As a side note, if you live in an area that gets really hot in the summer months you will want to cool the water down in your reservoirs (should be around 75 degrees) by adding bottles filled with ice and or insulating your tank in some way.  We have a lot of 100+ days in the summer so that is a must for us.

Here is another version of Hydroponics using a simple rail system using pvc pipes with end caps or you can use pvc fence post with end caps.  Many versions of this system can be found on YouTube just search using Hydroponic Rail Systems.

 I hope this post gives everyone a little bit of insight into Hydroponics gardening and that you will feel inspired to try it yourself.

Happy Growing!

Tuesday, January 21, 2014


Hello everyone, so glad to have you here!
Let me start by telling you a little about myself and this project.

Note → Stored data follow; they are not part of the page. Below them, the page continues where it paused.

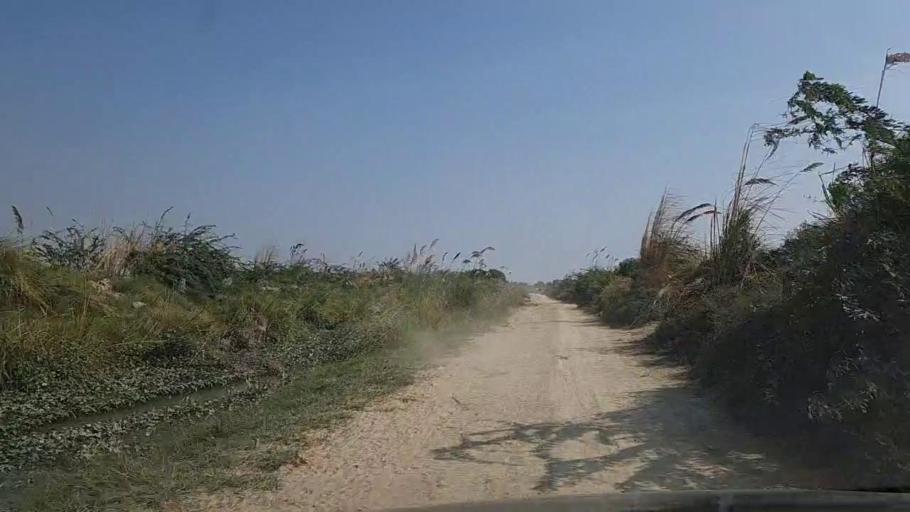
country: PK
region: Sindh
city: Gharo
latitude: 24.7134
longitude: 67.5868
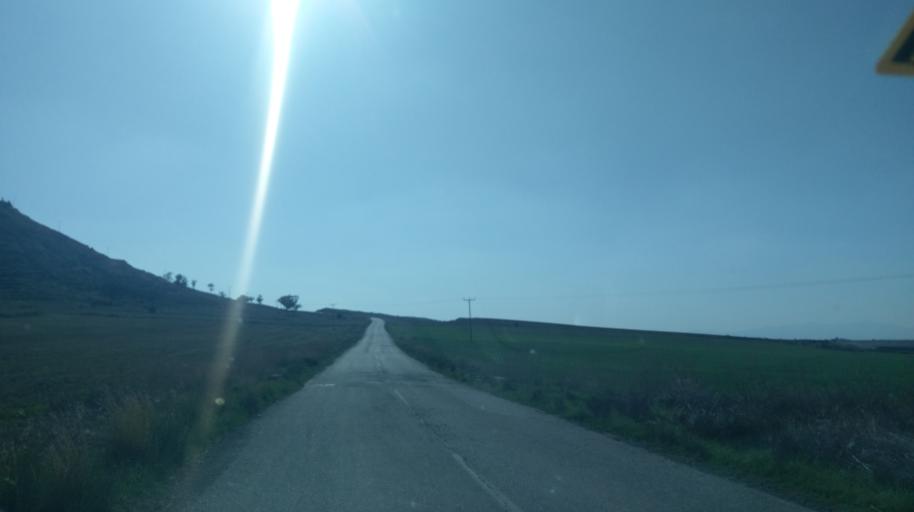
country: CY
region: Larnaka
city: Athienou
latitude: 35.0687
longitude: 33.4837
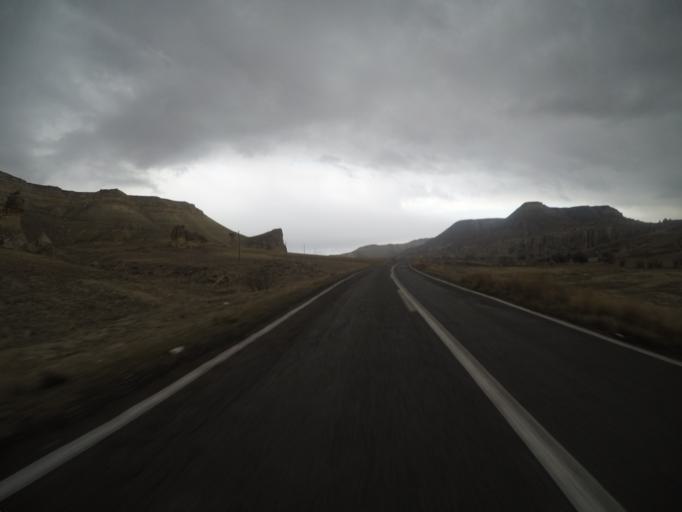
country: TR
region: Nevsehir
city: Avanos
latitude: 38.6805
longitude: 34.8441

I am a wife to an awesome man of 25 years, a mother to 19 fur babies (13 are rescues). I love animals and all things gardening. I am a jewelry designer, Artist and crafts person.

I was born a city girl but despite living in the city my parents were very avid gardeners.  At our summer property "Up North" in Michigan, they would put in a garden of several acres and planted almost everything imaginable.  They always planted at least 200 tomato plants.  My Mom canned everything.  I didn't realize it then but we were pretty lucky :)
When I was young I never wanted any part of gardening and surely didn't want to get dirt under my nails, lol. Also, after seeing a few garden snakes out there I said no way to gardening. 
Now, much older, out of the city and trying to grow my own produce, I wish that I had listened and learned what they were trying to teach me.

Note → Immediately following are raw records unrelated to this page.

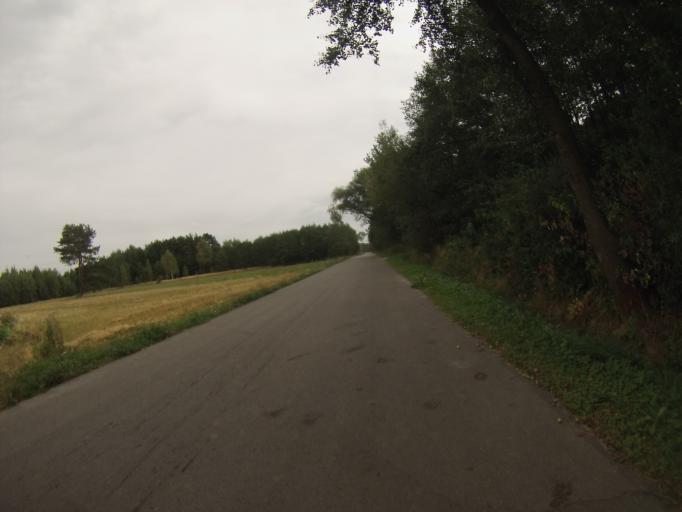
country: PL
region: Swietokrzyskie
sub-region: Powiat kielecki
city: Lagow
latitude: 50.7626
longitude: 21.0732
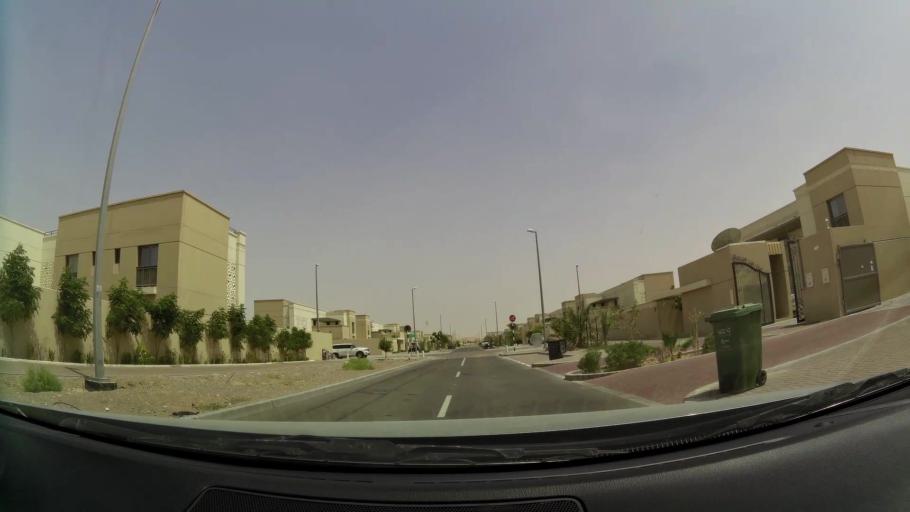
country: AE
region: Abu Dhabi
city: Al Ain
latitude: 24.1459
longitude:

Seeing a great need and feeling a responsibility to start providing our family with healthy, organic veggies and fruit, we built a greenhouse and I started gardening 2 years ago.  I have a true desire to help us become self sustainable and help provide to others in need.  Gardening is one way I can do that.
It's time for humanity to start giving back to the land and not just take from it.
I still have a lot to learn and hope that by sharing in this blog, we can all "grow" together, pun intended :)

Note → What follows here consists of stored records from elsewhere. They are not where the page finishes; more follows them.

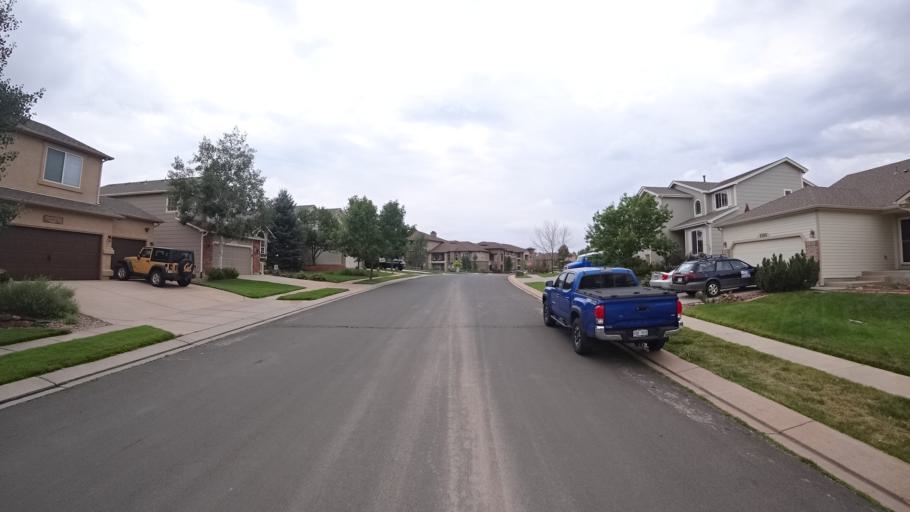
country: US
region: Colorado
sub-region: El Paso County
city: Gleneagle
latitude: 39.0049
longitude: -104.7988
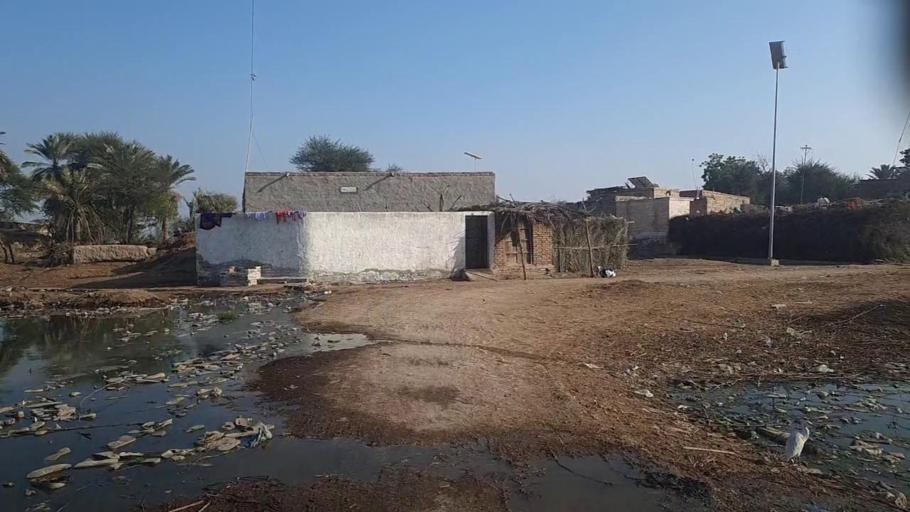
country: PK
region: Sindh
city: Khairpur
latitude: 28.0862
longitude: 69.7156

The Growing The Seeds Of Love idea came to me when I was trying to figure out what I could do right now to help others in need.  Hunger is a huge problem all over the world and there is something we can ALL do to help.
This projects purpose is to challenge everyone to start growing their own organic food for themselves and grow extra to help at least one person or family in need.  It doesn't matter if you live in a big city or out in the country.  Everyone can grow something.  Container gardens are extremely popular and work well in spots that just don't have much space.

So come on everyone, get those seeds started and start Growing The Seeds Of Love for you and your family and someone in need.

I would love to share your stories and photo's of growing and sharing your bounty over the coming months so please send them to me so I can publish them on this blog.

I hope that all of you are inspired to help others and follow your bliss, your passion for that truly is our life's purpose <3

These photo's are of our first year trying hydroponics.  My husband built a hydroponics table and we were able to grow several kinds of lettuce, spinach, chard and kale on it.

Our first crop of rhubarb red swiss chard from the hydroponics table, Yum!